Despite our efforts to help shield our clients from these surging prices, the increases were inevitable; there were simply too many factors at play. We did what we could to price out our stock based on what we paid, and not just what it was worth, to help keep our clients treading water with the projects they had previously quoted, and we also worked to mitigate contracts on behalf of our customers to ensure price guarantees for their projects were held as long as possible.

To be sure, these price increases and supply chain matters affect all of us. The core components of our business here in Chicagoland, Steel Pipe and Copper building wire, both have gone up 60% since last Spring. That not only drives our stocking price up, but also the net cost to our customers and their end users as well.

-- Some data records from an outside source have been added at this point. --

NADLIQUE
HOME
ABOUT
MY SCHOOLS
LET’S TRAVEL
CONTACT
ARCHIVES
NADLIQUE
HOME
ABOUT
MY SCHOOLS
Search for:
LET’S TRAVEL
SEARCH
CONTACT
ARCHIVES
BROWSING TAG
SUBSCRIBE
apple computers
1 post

Other, less transparent impact to Electrical Supply houses, beyond the increased holding costs of stock itself, was the need to honor blanket pricing for a certain period which had been agreed to when the price and availability of stock wasn’t nearly as volatile. In addition, we faced larger freight allowed goals, as many of those went up with the cost of transportation, forcing us to buy more with each PO in order to avoid paying freight. And on top of that came the introduction of new term to our industry, the “Freight Adder”, which basically was a way to charge us more, even when we hit our free freight allowed target.

With all Electrical Supply Houses struggling with the exact same issues, and their clients as well, we realized we really are all in this together.

Whether it be our fourth price increase on steel fittings over the past 6 months, or PVC conduit now costing three times as much as it did just 6 months ago. All we can do now is roll with what comes our way, and make sure our clients are aware of what is happening.

We are so grateful for the support and understanding our amazing customers have shown throughout these unprecedented times. We are continuing to do everything we can to support your projects, your own stock needs and most importantly, to support you. Our clients are, and will always be, the lifeblood of Paramont EO & Crest Lighting.